NRICH CPD Webinar: A Review

Tom BarringerIn the first few weeks of my course, one of the books I’ve been reading is called “The Elephant in the Classroom”, by Jo Boaler. Writing in 2009, Boaler actually paints quite a bleak picture of maths teaching. Once the envy of the world, a culture of over-testing and rote learning had gripped the UK’s school maths departments, stifling them and hampering student learning. (One can only imagine how she’d describe the situation now, after a decade of austerity.) In her own words: “something needs to change”.

Having read that a few weeks ago, I felt quite helpless. Something needs to change! Yes! But what could I, a lowly not-yet-even-a-teacher, do about the situation? I know I’ll have some freedom in how I teach my classes, and obviously I’ll join my school’s trade union branch to raise the collective voice of me and my colleagues, but what can I teach my students that would get them not only to understand the how of mathematics, but also the why? How can I get them to look under the surface to see the beauty and interconnectedness behind all of the topics I’d be teaching them?

Then came a hero from an unexpected place (unless you looked at the title of this blog): Dr Ems Lord, the director of the NRICH mathematics project at the Cambridge Faculty of Education. NRICH was exactly what Boaler said what more maths teachers needed: a bank of resources to bridge the gap between “what we know works for children and what happens in most classrooms”. It is a website every maths teacher should know about.

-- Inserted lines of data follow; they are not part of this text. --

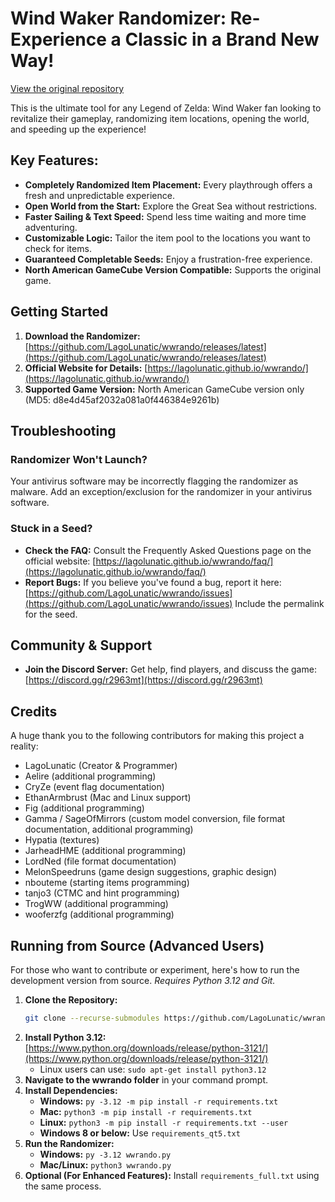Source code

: # Wind Waker Randomizer: Re-Experience a Classic in a Brand New Way!

[View the original repository](https://github.com/LagoLunatic/wwrando)

This is the ultimate tool for any Legend of Zelda: Wind Waker fan looking to revitalize their gameplay, randomizing item locations, opening the world, and speeding up the experience! 

## Key Features:

*   **Completely Randomized Item Placement:** Every playthrough offers a fresh and unpredictable experience.
*   **Open World from the Start:** Explore the Great Sea without restrictions.
*   **Faster Sailing & Text Speed:** Spend less time waiting and more time adventuring.
*   **Customizable Logic:** Tailor the item pool to the locations you want to check for items.
*   **Guaranteed Completable Seeds:** Enjoy a frustration-free experience.
*   **North American GameCube Version Compatible:** Supports the original game.

## Getting Started

1.  **Download the Randomizer:** [https://github.com/LagoLunatic/wwrando/releases/latest](https://github.com/LagoLunatic/wwrando/releases/latest)
2.  **Official Website for Details:** [https://lagolunatic.github.io/wwrando/](https://lagolunatic.github.io/wwrando/)
3.  **Supported Game Version:** North American GameCube version only (MD5: d8e4d45af2032a081a0f446384e9261b)

## Troubleshooting

### Randomizer Won't Launch?

Your antivirus software may be incorrectly flagging the randomizer as malware. Add an exception/exclusion for the randomizer in your antivirus software.

### Stuck in a Seed?

*   **Check the FAQ:** Consult the Frequently Asked Questions page on the official website: [https://lagolunatic.github.io/wwrando/faq/](https://lagolunatic.github.io/wwrando/faq/)
*   **Report Bugs:** If you believe you've found a bug, report it here: [https://github.com/LagoLunatic/wwrando/issues](https://github.com/LagoLunatic/wwrando/issues) Include the permalink for the seed.

## Community & Support

*   **Join the Discord Server:** Get help, find players, and discuss the game: [https://discord.gg/r2963mt](https://discord.gg/r2963mt)

## Credits

A huge thank you to the following contributors for making this project a reality:

*   LagoLunatic (Creator & Programmer)
*   Aelire (additional programming)
*   CryZe (event flag documentation)
*   EthanArmbrust (Mac and Linux support)
*   Fig (additional programming)
*   Gamma / SageOfMirrors (custom model conversion, file format documentation, additional programming)
*   Hypatia (textures)
*   JarheadHME (additional programming)
*   LordNed (file format documentation)
*   MelonSpeedruns (game design suggestions, graphic design)
*   nbouteme (starting items programming)
*   tanjo3 (CTMC and hint programming)
*   TrogWW (additional programming)
*   wooferzfg (additional programming)

## Running from Source (Advanced Users)

For those who want to contribute or experiment, here's how to run the development version from source. *Requires Python 3.12 and Git.*

1.  **Clone the Repository:**
    ```bash
    git clone --recurse-submodules https://github.com/LagoLunatic/wwrando.git
    ```
2.  **Install Python 3.12:** [https://www.python.org/downloads/release/python-3121/](https://www.python.org/downloads/release/python-3121/)
    *   Linux users can use: `sudo apt-get install python3.12`
3.  **Navigate to the wwrando folder** in your command prompt.
4.  **Install Dependencies:**
    *   **Windows:** `py -3.12 -m pip install -r requirements.txt`
    *   **Mac:** `python3 -m pip install -r requirements.txt`
    *   **Linux:** `python3 -m pip install -r requirements.txt --user`
    *   **Windows 8 or below:** Use `requirements_qt5.txt`
5.  **Run the Randomizer:**
    *   **Windows:** `py -3.12 wwrando.py`
    *   **Mac/Linux:** `python3 wwrando.py`
6.  **Optional (For Enhanced Features):** Install `requirements_full.txt` using the same process.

In the seminar, Ems took us on a whirlwind tour of everything NRICH could offer us as teachers. The first question we discussed presented us with a collection of ten unlabelled graphs of Olympic records, and challenged us to find out what they were; various bits of non-mathematical sporting knowledge could be brought into this activity by students to solve these questions (all the while learning about graphs!).

There was too much else to get into properly in this short blog: there were short problems (based on questions lent to NRICH by UK Maths Challenge), and problems with student solutions which other students can go through and check. There was also an area for Live Maths Problems, where the answers weren’t on the website yet and students were encouraged to write in with their solutions. The ones on there currently focus on networks, which obviously is a very topical field in maths currently given its applications to epidemiology and fighting COVID-19.

NRICH is a treasure hoard for maths teachers, and it’s completely free. I’m glad to have learned about it.